• _Document section_:
UK Government concedes at ECtHR against removal to Greece for Applicant with psychiatric condition

Thu, 04 Nov 2010

Success at the European Court of Human Rights
 
The UK government conceded a claim brought by an Iranian woman diagnosed with a depressive disorder and severe post traumatic stress, against third country removal to Greece. The UK Government has agreed , to give full consideration to her Asylum and Human Rights claim, despite her having claimed asylum in Greece.
 
The Applicant had made a claim for Asylum in Greece. She had been abused by the agent who had been prosecuted in Greece. She came to the United Kingdom with her son to claim asylum. Once the UK authorities established that the Applicant had claimed asylum in Greece, they issued removal directions to remove her and her son. The Applicant applied for an injunction against removal. The ECtHR issued an order against the UK authorities from removing the Applicant to Greece.
 
A claim was then filed on that grounds it was a breach of Article 3 and Article 8 for her to be removed to Greece, on that grounds that removal to Greece would result intense mental anguish and a real risk of suicide. In a lengthy written response to the UK government, it was submitted that where an Article 3 claim arises the Court was required to engage anxious scrutiny. Diplomatic assurances or findings of the European Court of Justice in KRS –v- United Kingdom no. 327 33/0 could not limit that obligation to conduct such rigorous scrutiny.
 
Further it was submitted the Applicant’s case was not that the minimum standards for reception of asylum seekers did not exist or because of the conditions in Greece for Asylum seekers in respect of housing and subsistence but that the minimum standards for reception of asylum seekers and conditions were not such as to address the risk of severe mental suffering. The Applicant relied on Ranien v Finland (1997 VIII).
 
On the issue of Article 8, the court was invited to consider a number of factors and to draw its own conclusion on the medical evidence. A report from a psychotherapist was relied upon, which stated inter alia:
 
”As is her psychological need, MsXXX has been offered trauma focused psychological therapy from an experienced therapist with Cardiff traumatic stress service. There is a waiting list however and she would not be able to take treatment while she still may be sent back to Greece. We can not effectively treat her post traumatic stress disorder when there is a likelihood that the person will be sent back to that dangerous situation and be out at risk of further abuse.”

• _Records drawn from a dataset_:

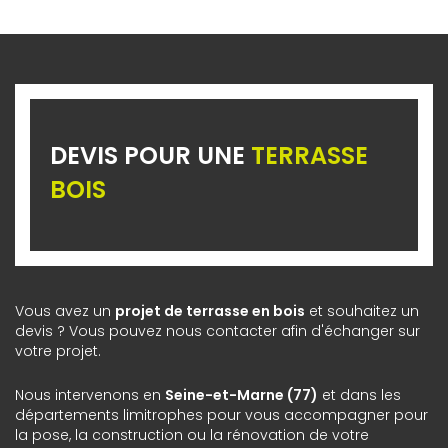
DEVIS POUR UNE
TERRASSE
BOIS
Vous avez un
projet de terrasse en bois
et souhaitez un
devis ? Vous pouvez nous contacter afin d'échanger sur
votre projet.
Nous intervenons en
Seine-et-Marne (77)
et dans les
départements limitrophes pour vous accompagner pour
la pose, la construction ou la rénovation de votre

• _Task instructions_:
(a) For each statement below, say yes or no according to the article on the ECtHR removal case, and quote the words from the article that decide it: (i) The Applicant came to the United Kingdom with her son. (ii) The agent who abused the Applicant was prosecuted in the United Kingdom. (iii) According to the psychotherapist's report, the Applicant was able to begin trauma-focused therapy while removal to Greece remained possible.
(b) In the article on the ECtHR removal case, which case did the Applicant rely on in her submission about the minimum standards for reception of asylum seekers?
The records are not needed here.

• _Answers for this exercise_:
(a)
(i) Yes: "She came to the United Kingdom with her son to claim asylum."
(ii) No: "She had been abused by the agent who had been prosecuted in Greece."
(iii) No: "There is a waiting list however and she would not be able to take treatment while she still may be sent back to Greece."

(b) Ranien v Finland (1997 VIII).